### What you need to do:
Starting at the line that contains "indebitamente l’IVA su", restate every line word for word through the end of the entries.
:: Information shown
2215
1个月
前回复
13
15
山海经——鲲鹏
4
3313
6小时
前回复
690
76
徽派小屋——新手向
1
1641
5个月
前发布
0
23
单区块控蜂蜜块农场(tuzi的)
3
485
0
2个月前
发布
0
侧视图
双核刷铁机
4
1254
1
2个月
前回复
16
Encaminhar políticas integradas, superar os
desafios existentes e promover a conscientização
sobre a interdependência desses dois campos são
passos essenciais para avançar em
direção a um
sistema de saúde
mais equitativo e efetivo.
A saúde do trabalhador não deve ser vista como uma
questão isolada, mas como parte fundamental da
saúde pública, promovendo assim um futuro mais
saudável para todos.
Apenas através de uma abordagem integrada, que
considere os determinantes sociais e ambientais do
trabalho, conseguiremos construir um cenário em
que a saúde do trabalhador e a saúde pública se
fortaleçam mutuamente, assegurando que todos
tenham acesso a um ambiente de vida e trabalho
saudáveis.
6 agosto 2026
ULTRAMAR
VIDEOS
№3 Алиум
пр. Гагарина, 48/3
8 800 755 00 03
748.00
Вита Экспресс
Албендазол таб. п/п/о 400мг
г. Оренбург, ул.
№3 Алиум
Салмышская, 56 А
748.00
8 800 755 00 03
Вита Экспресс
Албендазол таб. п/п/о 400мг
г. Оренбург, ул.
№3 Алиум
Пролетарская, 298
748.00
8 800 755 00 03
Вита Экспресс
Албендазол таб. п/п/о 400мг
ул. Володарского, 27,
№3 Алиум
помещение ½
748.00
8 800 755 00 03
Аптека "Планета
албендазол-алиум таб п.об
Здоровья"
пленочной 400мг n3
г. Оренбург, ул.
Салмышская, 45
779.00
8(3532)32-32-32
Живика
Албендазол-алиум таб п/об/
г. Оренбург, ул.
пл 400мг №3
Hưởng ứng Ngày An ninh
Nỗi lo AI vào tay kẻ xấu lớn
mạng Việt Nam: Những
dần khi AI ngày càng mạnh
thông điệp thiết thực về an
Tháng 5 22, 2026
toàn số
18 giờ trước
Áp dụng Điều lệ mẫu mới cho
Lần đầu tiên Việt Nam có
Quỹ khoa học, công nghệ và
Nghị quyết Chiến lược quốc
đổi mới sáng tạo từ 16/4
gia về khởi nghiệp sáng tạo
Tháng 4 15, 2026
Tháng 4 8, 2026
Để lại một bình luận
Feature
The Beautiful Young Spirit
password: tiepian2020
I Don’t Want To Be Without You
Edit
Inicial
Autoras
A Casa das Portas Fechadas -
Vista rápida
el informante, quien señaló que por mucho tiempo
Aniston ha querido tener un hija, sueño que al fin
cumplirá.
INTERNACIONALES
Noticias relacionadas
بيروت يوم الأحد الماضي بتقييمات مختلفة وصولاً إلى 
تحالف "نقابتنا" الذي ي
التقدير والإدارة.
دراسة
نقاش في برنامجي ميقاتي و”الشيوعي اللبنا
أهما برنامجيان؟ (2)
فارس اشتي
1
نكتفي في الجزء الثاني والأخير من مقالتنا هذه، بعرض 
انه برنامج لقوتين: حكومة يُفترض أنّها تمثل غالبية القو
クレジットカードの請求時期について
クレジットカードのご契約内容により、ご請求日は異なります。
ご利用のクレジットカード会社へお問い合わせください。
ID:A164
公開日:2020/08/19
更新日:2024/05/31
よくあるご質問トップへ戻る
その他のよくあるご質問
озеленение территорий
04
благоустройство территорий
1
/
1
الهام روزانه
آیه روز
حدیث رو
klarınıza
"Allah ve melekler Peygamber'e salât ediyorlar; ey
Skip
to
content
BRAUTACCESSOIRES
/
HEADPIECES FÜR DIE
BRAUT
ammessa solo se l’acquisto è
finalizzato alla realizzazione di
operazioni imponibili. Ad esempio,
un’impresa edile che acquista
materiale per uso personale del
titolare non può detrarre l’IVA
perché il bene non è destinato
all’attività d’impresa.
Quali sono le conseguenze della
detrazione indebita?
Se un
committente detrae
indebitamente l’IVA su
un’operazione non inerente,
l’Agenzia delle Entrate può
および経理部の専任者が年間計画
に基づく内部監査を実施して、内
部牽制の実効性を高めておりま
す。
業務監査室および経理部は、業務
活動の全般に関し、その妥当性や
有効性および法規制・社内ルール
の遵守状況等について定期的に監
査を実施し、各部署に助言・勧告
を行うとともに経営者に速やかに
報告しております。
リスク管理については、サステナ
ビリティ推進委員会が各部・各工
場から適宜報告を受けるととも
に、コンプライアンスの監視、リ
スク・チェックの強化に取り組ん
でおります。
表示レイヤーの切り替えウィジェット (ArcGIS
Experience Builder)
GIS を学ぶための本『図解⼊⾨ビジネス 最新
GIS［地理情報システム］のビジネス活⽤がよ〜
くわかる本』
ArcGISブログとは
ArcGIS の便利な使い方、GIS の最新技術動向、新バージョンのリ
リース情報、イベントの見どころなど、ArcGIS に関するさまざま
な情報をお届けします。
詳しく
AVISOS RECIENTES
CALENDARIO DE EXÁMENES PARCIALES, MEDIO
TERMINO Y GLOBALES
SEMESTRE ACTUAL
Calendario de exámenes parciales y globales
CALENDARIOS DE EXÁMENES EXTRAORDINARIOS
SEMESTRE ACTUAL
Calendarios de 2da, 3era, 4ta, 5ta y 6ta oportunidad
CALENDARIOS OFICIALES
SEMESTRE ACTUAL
::::
### Exercise output:
indebitamente l’IVA su
un’operazione non inerente,
l’Agenzia delle Entrate può
および経理部の専任者が年間計画
に基づく内部監査を実施して、内
部牽制の実効性を高めておりま
す。
業務監査室および経理部は、業務
活動の全般に関し、その妥当性や
有効性および法規制・社内ルール
の遵守状況等について定期的に監
査を実施し、各部署に助言・勧告
を行うとともに経営者に速やかに
報告しております。
リスク管理については、サステナ
ビリティ推進委員会が各部・各工
場から適宜報告を受けるととも
に、コンプライアンスの監視、リ
スク・チェックの強化に取り組ん
でおります。
表示レイヤーの切り替えウィジェット (ArcGIS
Experience Builder)
GIS を学ぶための本『図解⼊⾨ビジネス 最新
GIS［地理情報システム］のビジネス活⽤がよ〜
くわかる本』
ArcGISブログとは
ArcGIS の便利な使い方、GIS の最新技術動向、新バージョンのリ
リース情報、イベントの見どころなど、ArcGIS に関するさまざま
な情報をお届けします。
詳しく
AVISOS RECIENTES
CALENDARIO DE EXÁMENES PARCIALES, MEDIO
TERMINO Y GLOBALES
SEMESTRE ACTUAL
Calendario de exámenes parciales y globales
CALENDARIOS DE EXÁMENES EXTRAORDINARIOS
SEMESTRE ACTUAL
Calendarios de 2da, 3era, 4ta, 5ta y 6ta oportunidad
CALENDARIOS OFICIALES
SEMESTRE ACTUAL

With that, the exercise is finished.